Planter, semer et leur paradoxe

Instinctivement, le verbe planter m’inspire la fixation, l’immobilité, le germe, la naissance, le renouveau, l’insertion avec force, avec insistance, avec amour. Oui,

– planter un arbre

– planter un clou

– rester planté devant quelque chose ou quelqu’un

– planter un baiser dans le cou

– planter une idée dans la tête

L’idée me vient, se plante justement dans ma tête, alors que je pensais à la perturbation que me causait l’invitation à dîner ce soir, de ces amis.

Anticipant que je m’y ennuierais, que rien ne me captiverait, que tout, dès à présent, nous séparait, je n’avais qu’une seule envie :

* ne pas m’y rendre,
* leur faire défaut,
* ce qui revenait à les planter…

Etrangement, le verbe « semer » a un aspect similaire :

En semant des graines, en les insérant dans la terre, on s’attend à ce qu’elles germent, se développent, grandissent & se métamorphosent en plante ?

Dans le même état d’esprit, je vais :

– semer la zizanie,

– semer le doute,

– semer une idée,

Mais que dire alors de semer une voiture, ou semer une personne à qui on tente d’échapper ?

J’espère les semer définitivement, si jamais ils venaient à me courir après.
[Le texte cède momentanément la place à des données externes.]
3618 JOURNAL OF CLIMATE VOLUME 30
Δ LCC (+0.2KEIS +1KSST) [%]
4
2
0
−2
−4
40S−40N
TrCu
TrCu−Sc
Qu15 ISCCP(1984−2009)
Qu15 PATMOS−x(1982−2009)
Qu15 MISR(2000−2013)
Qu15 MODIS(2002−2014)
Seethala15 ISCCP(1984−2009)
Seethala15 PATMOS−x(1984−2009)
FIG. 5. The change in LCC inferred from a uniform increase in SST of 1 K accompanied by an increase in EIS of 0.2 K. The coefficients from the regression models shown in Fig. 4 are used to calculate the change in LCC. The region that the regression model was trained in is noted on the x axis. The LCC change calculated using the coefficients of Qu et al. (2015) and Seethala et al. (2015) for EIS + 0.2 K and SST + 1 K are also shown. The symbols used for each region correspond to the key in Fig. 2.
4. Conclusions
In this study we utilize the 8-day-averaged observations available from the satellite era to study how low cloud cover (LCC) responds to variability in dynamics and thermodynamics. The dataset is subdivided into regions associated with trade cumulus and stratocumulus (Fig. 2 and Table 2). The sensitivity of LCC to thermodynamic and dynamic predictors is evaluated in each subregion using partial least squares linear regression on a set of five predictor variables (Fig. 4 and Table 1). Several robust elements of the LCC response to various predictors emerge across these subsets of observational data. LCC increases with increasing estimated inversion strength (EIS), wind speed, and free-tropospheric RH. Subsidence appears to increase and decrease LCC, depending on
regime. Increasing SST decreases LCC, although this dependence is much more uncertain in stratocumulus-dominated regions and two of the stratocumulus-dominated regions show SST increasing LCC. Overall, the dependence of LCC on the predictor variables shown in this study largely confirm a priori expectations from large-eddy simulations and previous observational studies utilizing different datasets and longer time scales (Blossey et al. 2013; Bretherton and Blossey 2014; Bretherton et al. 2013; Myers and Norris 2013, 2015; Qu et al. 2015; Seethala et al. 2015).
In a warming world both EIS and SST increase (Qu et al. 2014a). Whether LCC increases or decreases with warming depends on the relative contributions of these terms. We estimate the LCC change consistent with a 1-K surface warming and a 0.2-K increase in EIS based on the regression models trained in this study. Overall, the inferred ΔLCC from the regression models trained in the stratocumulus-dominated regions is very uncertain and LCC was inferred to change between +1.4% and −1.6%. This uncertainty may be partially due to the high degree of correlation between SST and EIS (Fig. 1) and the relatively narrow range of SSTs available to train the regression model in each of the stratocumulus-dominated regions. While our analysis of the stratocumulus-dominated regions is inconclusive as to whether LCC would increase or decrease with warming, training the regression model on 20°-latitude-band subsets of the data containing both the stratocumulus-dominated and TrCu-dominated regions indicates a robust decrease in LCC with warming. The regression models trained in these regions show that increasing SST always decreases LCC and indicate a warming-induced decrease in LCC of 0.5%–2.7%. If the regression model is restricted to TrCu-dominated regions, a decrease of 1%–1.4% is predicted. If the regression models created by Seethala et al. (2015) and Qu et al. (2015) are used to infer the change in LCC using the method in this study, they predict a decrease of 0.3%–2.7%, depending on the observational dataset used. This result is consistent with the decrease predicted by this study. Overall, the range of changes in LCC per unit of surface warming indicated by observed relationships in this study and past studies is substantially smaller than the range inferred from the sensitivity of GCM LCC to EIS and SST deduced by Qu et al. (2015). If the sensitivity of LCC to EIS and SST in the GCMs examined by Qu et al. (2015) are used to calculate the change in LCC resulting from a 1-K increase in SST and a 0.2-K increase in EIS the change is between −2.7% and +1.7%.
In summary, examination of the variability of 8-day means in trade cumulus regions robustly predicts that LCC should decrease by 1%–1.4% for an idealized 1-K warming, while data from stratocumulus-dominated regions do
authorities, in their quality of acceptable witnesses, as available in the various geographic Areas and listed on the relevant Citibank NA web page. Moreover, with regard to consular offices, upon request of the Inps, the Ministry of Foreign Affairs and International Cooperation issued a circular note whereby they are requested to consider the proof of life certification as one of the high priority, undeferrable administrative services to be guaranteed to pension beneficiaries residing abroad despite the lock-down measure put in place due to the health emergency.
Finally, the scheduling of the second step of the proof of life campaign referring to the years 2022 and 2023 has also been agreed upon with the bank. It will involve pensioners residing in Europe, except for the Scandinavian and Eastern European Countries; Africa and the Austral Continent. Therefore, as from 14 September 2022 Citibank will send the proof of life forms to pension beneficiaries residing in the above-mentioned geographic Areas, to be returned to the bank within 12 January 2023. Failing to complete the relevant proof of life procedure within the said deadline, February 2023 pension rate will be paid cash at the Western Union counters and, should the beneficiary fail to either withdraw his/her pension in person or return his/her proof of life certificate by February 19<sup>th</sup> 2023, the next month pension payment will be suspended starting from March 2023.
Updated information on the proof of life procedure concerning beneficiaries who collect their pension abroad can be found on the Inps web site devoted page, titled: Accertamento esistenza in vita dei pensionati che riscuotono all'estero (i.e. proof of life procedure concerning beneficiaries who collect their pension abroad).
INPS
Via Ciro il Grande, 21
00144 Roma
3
J’ai besoin de solitude.

Leurs figures de style apparues sur mon écran, ont germé et pris un volume sonore qui m’a tout simplement insupportée. J’ai alors décidé, face à tant de bruit, en lisant ces mots qui me donnent des boutons, de les planter afin de ne pas perdre de temps à devoir les semer !

Je suis intolérante, je ne supporte plus rien.